Há precisamente quarenta e sete anos não tive aulas na Faculdade de Direito. Havia uma «revolução em marcha». As Forças Armadas estavam a «tomar conta do poder». A derrubar o «regime», já em agonia. Vai acabar, dizia-se com alegria, a guerra colonial, uma das angústias existenciais da minha geração. Sou, assim, de uma geração que sentiu a alegria intensa  daquele dia, a exaltação nos e dos dias seguintes - e desde logo a imensa festa que foi o seguinte Primeiro de Maio -,e a fúria, bem contraditória , que Portugal viveu em muitas das semanas e meses seguintes. Como escreveu George Sand «a recordação é o perfume da alma, é a parte mais delicada e mais suave do coração, que se desprende para abraçar outro coração e segui-lo por toda a parte»! Em cada 25 de Abril, até vivido e partilhado como Deputado num tempo concreto da minha vida, comemoro a liberdade de dizer sim e de assumir o não, o pluralismo de opiniões, de perspetivas de vida e de visões do mundo, o sentimento de um Abril sem donos - mesmo que alguns se julguem donos de Abril! - e, também, sem mestres!
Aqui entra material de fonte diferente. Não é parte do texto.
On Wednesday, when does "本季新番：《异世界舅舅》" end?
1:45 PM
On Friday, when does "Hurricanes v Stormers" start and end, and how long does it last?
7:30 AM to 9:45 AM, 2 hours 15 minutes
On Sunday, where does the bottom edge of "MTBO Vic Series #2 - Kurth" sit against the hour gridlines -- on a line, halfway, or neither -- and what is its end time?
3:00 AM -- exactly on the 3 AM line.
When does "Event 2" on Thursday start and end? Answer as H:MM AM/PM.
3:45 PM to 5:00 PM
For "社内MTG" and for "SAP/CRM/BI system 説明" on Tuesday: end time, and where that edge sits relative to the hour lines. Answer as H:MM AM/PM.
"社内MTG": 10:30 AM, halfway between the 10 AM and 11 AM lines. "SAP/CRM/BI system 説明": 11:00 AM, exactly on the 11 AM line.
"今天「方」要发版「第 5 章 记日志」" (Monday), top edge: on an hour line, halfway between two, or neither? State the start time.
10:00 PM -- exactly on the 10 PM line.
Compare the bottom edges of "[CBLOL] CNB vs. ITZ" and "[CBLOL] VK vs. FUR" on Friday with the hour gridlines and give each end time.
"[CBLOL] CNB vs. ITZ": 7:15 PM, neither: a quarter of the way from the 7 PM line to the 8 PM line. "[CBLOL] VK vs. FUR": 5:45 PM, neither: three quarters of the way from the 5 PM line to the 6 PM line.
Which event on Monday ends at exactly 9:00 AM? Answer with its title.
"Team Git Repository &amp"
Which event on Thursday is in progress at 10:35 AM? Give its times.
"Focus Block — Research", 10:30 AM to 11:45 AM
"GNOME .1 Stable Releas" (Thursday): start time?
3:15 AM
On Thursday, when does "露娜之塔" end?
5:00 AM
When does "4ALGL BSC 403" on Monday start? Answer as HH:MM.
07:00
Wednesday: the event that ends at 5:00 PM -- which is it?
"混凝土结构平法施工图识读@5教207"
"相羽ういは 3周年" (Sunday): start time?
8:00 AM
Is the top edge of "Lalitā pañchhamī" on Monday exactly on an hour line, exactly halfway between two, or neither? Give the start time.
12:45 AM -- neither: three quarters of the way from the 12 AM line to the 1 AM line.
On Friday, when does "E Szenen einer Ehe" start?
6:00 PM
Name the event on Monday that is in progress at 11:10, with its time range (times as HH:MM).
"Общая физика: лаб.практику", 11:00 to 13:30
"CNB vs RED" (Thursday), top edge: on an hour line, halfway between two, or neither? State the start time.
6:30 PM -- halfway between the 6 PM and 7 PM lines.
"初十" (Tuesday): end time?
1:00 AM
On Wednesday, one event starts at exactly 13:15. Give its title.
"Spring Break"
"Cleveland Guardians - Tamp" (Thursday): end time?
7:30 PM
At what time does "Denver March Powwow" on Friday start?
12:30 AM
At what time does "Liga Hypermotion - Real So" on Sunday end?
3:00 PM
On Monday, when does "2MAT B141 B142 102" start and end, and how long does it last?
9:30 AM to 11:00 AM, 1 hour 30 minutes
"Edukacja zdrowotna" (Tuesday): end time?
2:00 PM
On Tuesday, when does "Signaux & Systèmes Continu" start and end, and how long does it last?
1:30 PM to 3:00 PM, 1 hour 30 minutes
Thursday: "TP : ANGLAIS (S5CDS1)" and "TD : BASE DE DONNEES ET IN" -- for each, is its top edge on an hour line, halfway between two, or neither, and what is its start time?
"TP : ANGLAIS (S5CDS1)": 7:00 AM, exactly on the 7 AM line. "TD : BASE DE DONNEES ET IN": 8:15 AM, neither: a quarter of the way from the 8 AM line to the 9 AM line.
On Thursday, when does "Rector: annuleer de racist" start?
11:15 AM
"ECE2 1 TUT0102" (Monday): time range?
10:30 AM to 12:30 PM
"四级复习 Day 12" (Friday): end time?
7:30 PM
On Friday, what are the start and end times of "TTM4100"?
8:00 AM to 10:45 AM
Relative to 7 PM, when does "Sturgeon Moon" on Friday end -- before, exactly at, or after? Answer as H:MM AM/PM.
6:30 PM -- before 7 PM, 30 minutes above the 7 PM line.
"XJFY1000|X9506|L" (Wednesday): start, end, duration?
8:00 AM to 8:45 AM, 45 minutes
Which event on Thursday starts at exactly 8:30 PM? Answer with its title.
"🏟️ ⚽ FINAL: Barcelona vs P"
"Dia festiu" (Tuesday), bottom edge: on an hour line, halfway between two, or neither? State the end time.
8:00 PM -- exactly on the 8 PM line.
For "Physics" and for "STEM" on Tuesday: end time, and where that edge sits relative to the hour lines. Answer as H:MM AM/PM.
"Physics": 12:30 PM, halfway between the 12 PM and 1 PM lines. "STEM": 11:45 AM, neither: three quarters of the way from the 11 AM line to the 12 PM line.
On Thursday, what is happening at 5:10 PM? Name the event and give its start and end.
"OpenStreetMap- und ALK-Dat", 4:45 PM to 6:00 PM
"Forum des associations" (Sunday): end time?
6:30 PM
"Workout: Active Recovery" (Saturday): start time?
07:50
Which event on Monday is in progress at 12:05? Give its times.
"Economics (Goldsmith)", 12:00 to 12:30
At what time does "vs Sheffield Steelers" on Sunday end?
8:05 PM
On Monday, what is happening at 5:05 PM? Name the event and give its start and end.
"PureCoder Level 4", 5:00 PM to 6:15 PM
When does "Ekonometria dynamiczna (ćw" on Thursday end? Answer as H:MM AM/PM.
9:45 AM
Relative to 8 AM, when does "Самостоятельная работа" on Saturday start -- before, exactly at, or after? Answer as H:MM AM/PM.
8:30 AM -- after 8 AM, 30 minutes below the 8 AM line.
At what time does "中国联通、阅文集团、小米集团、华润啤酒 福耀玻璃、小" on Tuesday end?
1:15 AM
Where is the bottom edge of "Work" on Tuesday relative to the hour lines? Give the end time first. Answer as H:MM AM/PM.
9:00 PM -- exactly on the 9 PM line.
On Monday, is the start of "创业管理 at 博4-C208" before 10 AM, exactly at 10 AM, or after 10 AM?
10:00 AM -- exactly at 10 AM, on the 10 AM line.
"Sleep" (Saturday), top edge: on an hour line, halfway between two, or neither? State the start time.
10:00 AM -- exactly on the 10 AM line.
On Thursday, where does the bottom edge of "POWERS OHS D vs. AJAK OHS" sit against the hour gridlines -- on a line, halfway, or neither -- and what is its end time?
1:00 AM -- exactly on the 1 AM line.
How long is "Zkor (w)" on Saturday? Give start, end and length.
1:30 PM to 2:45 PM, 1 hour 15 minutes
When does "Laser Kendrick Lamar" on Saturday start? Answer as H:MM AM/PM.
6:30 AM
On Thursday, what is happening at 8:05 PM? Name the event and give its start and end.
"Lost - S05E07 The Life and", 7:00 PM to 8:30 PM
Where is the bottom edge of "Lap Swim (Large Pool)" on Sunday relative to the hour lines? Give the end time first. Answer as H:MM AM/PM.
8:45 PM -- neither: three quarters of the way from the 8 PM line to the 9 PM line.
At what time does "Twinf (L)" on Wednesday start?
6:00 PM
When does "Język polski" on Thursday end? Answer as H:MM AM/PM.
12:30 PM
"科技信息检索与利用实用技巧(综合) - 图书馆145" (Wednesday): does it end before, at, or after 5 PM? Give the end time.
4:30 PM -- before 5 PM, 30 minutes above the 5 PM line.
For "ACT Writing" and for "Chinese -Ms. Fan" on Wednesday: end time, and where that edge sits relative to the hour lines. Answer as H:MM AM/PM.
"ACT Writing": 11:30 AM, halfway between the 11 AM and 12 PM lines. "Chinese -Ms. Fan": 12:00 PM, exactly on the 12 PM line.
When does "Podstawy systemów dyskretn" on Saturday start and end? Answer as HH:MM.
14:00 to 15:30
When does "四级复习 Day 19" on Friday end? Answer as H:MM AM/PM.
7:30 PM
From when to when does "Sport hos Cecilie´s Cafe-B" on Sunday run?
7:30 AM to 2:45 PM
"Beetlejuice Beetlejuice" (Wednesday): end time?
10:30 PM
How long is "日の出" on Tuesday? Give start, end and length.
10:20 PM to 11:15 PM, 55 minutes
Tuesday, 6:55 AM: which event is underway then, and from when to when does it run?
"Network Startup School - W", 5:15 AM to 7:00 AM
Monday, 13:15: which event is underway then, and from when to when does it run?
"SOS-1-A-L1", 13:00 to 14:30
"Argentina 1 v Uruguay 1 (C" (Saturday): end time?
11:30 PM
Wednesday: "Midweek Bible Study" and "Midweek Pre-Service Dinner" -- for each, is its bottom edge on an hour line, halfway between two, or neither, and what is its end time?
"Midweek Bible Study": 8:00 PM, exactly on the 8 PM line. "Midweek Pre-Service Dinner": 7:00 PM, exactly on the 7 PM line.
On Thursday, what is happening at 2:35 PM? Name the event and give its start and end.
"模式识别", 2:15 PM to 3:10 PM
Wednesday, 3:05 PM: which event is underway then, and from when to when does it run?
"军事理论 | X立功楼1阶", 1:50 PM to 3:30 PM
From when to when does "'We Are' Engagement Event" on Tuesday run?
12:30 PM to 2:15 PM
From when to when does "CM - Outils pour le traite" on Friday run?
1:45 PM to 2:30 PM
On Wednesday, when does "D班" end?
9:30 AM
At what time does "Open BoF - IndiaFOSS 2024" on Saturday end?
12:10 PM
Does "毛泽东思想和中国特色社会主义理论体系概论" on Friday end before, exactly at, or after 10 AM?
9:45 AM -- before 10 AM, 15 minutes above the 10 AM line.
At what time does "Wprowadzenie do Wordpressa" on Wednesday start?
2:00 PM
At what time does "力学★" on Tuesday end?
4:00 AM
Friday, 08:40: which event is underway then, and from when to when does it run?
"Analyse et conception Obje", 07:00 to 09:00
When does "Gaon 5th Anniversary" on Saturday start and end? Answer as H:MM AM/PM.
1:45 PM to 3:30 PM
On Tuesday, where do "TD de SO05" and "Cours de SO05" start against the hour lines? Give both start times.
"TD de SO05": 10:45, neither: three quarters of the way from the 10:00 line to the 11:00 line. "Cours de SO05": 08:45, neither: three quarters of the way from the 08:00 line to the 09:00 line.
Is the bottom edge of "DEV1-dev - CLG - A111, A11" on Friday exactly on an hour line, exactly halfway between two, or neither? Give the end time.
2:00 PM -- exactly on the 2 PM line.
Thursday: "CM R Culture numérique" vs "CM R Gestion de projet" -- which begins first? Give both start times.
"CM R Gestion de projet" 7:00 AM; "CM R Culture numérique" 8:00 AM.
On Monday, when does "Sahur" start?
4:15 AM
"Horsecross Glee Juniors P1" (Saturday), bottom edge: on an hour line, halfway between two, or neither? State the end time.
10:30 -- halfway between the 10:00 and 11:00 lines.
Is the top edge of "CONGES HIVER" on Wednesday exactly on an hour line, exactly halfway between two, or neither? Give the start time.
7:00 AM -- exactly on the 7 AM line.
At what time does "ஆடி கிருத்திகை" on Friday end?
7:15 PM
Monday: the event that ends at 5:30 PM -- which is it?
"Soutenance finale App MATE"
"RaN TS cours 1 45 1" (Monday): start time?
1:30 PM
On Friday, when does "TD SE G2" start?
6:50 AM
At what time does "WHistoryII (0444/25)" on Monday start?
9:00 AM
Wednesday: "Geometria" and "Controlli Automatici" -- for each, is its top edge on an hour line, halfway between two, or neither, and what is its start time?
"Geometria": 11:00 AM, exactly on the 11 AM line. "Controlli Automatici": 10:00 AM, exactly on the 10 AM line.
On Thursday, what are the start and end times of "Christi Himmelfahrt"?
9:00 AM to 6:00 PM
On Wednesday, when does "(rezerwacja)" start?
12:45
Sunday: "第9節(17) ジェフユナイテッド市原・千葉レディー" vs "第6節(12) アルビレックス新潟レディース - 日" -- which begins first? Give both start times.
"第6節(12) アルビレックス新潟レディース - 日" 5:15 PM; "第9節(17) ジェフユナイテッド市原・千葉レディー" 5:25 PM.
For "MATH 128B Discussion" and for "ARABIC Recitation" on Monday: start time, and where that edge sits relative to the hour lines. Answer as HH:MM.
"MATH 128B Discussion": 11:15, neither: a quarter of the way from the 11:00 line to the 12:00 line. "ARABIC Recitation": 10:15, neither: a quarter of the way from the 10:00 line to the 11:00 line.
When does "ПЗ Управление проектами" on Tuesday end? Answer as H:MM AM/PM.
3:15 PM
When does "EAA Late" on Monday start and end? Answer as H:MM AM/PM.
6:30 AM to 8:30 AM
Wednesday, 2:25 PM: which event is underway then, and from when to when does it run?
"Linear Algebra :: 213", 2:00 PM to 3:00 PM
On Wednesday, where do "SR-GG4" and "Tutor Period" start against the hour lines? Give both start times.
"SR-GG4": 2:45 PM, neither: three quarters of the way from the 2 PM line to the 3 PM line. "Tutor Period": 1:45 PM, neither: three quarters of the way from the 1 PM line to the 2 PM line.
E desfruto deste Abril que é feito de diferenças mas como o abraço de comum semelhança que é a liberdade. Que bem senti quando dei aulas, e com ele tanto  aprendi e muito me enriqueci, a um Homem corajoso e generoso, a um Herói discreto e bem singular, a um Cidadão exemplar mas de uma simplicidade perturbante,  de seu nome Salgueiro Maia, «o homem que deu tudo e não pediu  nada»! E são todas as recordações destes largos anos que, para mim, são verdadeiros momentos de vida. E, também, e neste jornal de resistência e de excelência, de pluralismo e de liberdade, e apesar das crispações do momento, «perfumes da minha alma»!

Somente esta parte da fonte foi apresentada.